Irish Examiner view: A violent week’s harsh lessons

Violent, family tragedies are writ all too large across this week
Irish Examiner view: A violent week’s harsh lessons

Flowers placed at the entrance to the O'Sullivan family farm at Assolas, near Kanturk, Co Cork, where a father and his two sons died in what is believed to be a dispute over plans around a land bequest. Picture: Daragh Mc Sweeney/Provision

Violent, family tragedies are written all too large, and all too worryingly across this week. A father and his two sons died on their farm on Monday in what is believed to be a dispute over plans around a land bequest in Co Cork. That no-one other than the victims was, it is, believed involved adds incomprehension to heartbreak in that harrowing situation.

In Dublin, the bodies of a mother and her two children were discovered in their Ballinteer home two days later. Concerned neighbours had alerted gardaí. There have been suggestions that the three bodies may have been in the home for up to four days after apparently being strangled.

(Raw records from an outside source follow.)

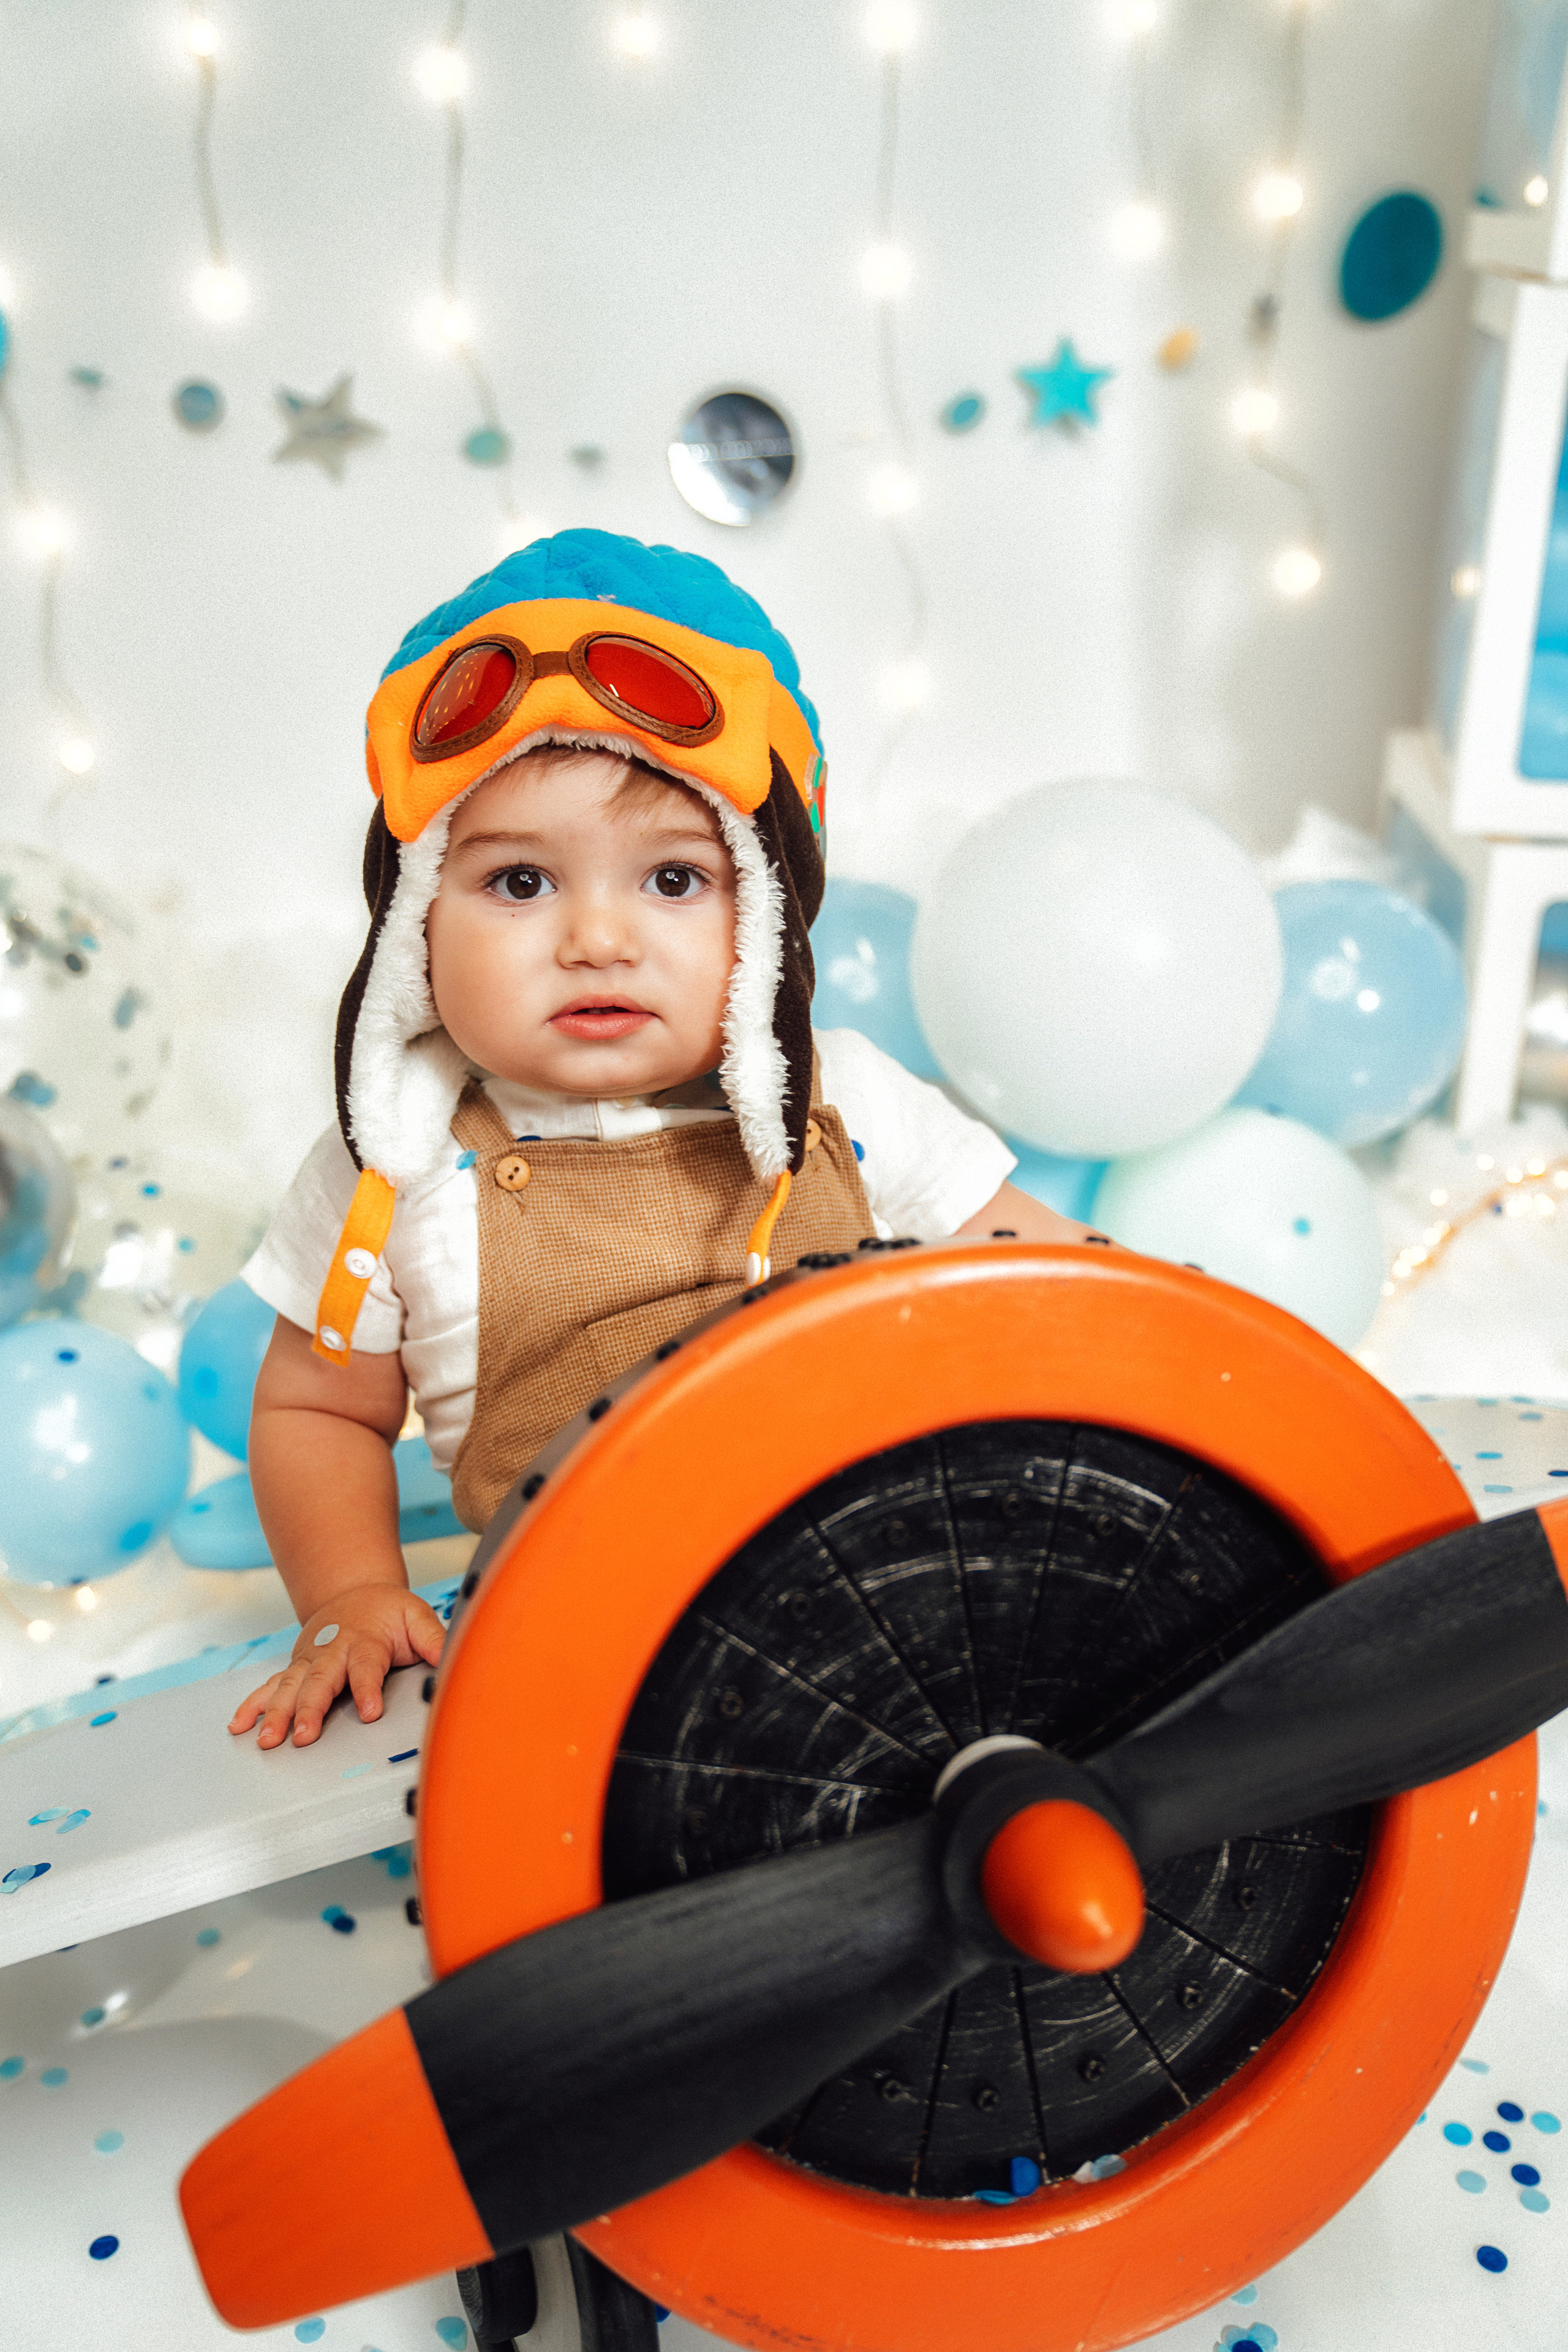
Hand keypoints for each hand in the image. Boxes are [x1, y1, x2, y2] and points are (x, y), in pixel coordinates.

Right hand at [227, 1583, 446, 1749]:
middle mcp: (332, 1651)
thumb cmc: (388, 1611)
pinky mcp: (295, 1668)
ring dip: (277, 1712)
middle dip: (310, 1708)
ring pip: (290, 1686)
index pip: (366, 1666)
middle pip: (320, 1680)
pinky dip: (253, 1704)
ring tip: (268, 1738)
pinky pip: (270, 1685)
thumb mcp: (417, 1616)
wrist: (354, 1591)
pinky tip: (240, 1724)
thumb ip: (433, 1639)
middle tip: (304, 1734)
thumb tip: (451, 1656)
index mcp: (365, 1641)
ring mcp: (309, 1660)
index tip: (369, 1711)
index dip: (367, 1688)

The age of the victims — 36, 11, and six — darkens that tragedy.

The scale of these two events is exceptional though the courts offered evidence this week that violence is all too
common in this society.

A Central Criminal Court trial in Cork sent mother of two Rita O’Driscoll to jail for life for the murder of her former husband after she stabbed him 28 times in a row at her brother-in-law’s Macroom home.

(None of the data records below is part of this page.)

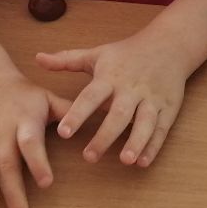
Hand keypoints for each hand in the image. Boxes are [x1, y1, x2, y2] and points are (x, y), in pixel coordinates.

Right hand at [0, 77, 72, 207]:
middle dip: (13, 190)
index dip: (38, 162)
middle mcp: (0, 130)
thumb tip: (104, 114)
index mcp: (24, 121)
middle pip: (7, 162)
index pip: (31, 143)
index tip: (46, 183)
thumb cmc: (21, 93)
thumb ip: (69, 112)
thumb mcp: (46, 98)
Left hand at [37, 37, 188, 166]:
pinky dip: (153, 146)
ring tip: (125, 161)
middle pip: (118, 114)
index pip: (91, 96)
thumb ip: (66, 60)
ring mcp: (152, 99)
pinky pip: (161, 129)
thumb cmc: (126, 53)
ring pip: (144, 122)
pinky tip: (143, 162)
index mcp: (110, 77)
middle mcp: (131, 89)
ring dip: (136, 141)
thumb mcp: (96, 54)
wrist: (169, 45)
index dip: (78, 114)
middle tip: (89, 157)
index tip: (64, 132)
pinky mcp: (168, 108)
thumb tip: (37, 58)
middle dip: (105, 136)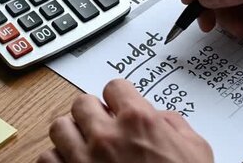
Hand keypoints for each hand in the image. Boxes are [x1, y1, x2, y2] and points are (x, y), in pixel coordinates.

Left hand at [38, 79, 212, 162]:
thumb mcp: (195, 150)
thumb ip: (174, 125)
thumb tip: (161, 119)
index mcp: (139, 121)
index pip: (114, 87)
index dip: (118, 98)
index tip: (118, 107)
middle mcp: (107, 136)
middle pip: (81, 102)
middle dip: (92, 113)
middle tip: (102, 126)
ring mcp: (84, 159)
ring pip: (59, 127)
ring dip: (71, 134)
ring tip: (83, 145)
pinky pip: (47, 158)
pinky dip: (57, 160)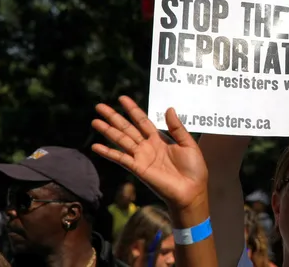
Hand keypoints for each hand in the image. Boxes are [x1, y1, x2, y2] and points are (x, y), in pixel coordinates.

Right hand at [91, 96, 207, 208]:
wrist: (192, 190)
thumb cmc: (193, 169)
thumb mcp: (188, 144)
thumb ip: (177, 127)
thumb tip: (169, 108)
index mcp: (159, 139)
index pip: (142, 121)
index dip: (132, 110)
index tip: (122, 98)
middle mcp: (147, 146)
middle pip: (127, 128)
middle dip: (114, 117)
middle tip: (100, 106)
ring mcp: (141, 157)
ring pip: (121, 140)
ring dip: (108, 131)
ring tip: (95, 121)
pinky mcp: (138, 168)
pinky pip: (120, 158)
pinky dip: (108, 152)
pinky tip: (95, 146)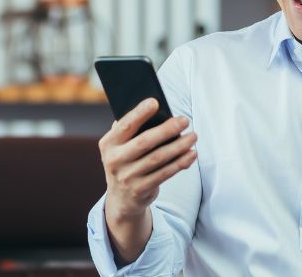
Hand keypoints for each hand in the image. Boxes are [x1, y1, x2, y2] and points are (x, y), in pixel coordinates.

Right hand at [99, 98, 197, 222]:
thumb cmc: (126, 160)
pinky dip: (180, 163)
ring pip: (158, 158)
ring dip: (179, 146)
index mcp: (108, 143)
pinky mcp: (140, 189)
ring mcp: (127, 177)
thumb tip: (156, 113)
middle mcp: (115, 160)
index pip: (125, 125)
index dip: (139, 113)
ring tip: (193, 136)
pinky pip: (165, 173)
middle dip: (167, 130)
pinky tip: (191, 154)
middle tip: (184, 120)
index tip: (155, 102)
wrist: (121, 198)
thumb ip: (131, 130)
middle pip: (144, 142)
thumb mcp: (120, 146)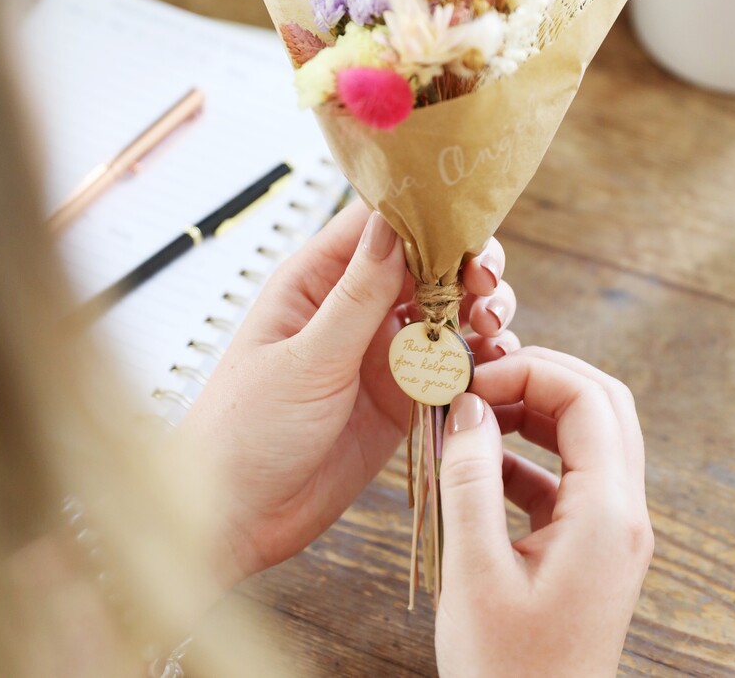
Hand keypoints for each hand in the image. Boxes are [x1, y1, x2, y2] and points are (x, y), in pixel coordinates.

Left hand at [180, 201, 518, 585]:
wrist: (240, 517)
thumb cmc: (248, 429)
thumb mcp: (307, 358)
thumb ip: (357, 295)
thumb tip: (392, 222)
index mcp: (317, 281)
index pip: (378, 223)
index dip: (427, 216)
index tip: (466, 226)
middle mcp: (355, 307)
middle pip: (426, 263)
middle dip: (465, 266)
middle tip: (485, 284)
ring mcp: (382, 350)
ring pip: (447, 309)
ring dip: (479, 310)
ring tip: (492, 327)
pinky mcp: (403, 393)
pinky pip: (450, 362)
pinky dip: (479, 357)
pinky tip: (493, 363)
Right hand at [435, 348, 652, 677]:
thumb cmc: (504, 672)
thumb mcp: (474, 571)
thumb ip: (470, 478)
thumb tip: (468, 405)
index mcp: (607, 514)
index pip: (586, 399)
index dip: (530, 372)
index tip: (472, 382)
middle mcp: (623, 513)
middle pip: (601, 403)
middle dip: (541, 377)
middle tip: (481, 381)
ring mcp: (612, 530)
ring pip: (589, 434)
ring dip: (535, 411)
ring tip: (476, 414)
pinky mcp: (590, 546)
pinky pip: (568, 475)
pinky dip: (528, 455)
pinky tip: (482, 466)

In Dublin that court yesterday found an electrician guilty of murdering his partner of four months, whom he strangled in her bedroom after a “binge” drinking session. Seán Nolan, aged 36, faces a mandatory life sentence next week.

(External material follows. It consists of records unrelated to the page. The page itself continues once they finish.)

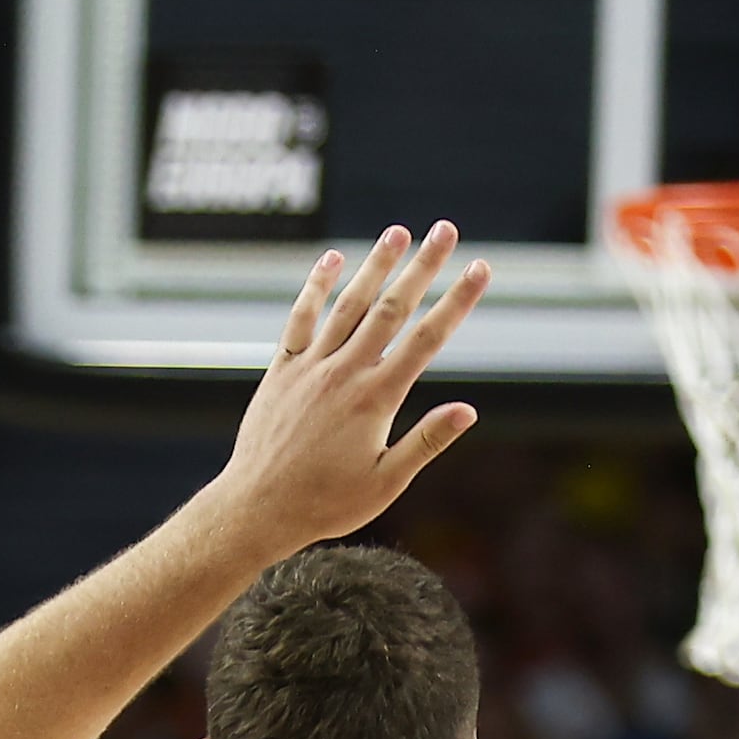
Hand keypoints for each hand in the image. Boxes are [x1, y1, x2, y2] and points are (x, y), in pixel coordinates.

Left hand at [207, 225, 490, 559]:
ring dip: (375, 266)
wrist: (258, 508)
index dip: (457, 302)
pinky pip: (300, 320)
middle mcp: (344, 373)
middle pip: (391, 308)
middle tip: (445, 230)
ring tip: (398, 231)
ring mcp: (310, 367)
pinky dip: (316, 288)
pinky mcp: (282, 371)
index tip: (480, 269)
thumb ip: (426, 442)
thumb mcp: (386, 483)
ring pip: (348, 305)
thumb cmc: (326, 504)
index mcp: (376, 398)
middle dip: (423, 267)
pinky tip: (332, 260)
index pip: (427, 339)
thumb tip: (468, 411)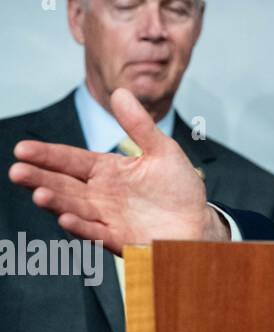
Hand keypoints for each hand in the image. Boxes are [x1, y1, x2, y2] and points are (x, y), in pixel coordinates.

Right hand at [8, 87, 226, 253]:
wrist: (198, 223)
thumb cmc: (179, 188)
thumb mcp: (162, 150)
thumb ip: (139, 125)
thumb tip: (120, 92)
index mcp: (108, 171)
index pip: (72, 161)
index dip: (48, 155)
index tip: (22, 149)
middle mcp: (101, 195)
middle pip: (65, 185)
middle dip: (40, 178)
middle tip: (16, 171)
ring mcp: (107, 218)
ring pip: (74, 208)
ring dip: (56, 202)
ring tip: (39, 193)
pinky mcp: (120, 239)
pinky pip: (96, 233)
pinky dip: (82, 227)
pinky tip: (66, 219)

Yesterday’s events in France, though the result of a very different kind of motivation, show that this society may be no more violent than any other.

Three people died in a knife attack at a church in Nice. French president Emmanuel Macron denounced the “Islamist terrorist attack” at the Notre Dame basilica. The Nice mayor spoke of “Islamo-fascism” and said the suspect “repeated endlessly ‘Allahu Akbar’ [God is greatest]”. He compared the attack to the murder of teacher Samuel Paty, who was beheaded close to his Paris school earlier this month. Yesterday’s murders follow days of protests in Muslim countries triggered by President Macron’s defence of the publication of cartoons that depicted the Prophet Mohammed.

It does not diminish the impact all these tragedies have on those directly involved to say that they might have been less likely to happen in societies that made a conscious effort to educate people about violence and the nihilism behind it.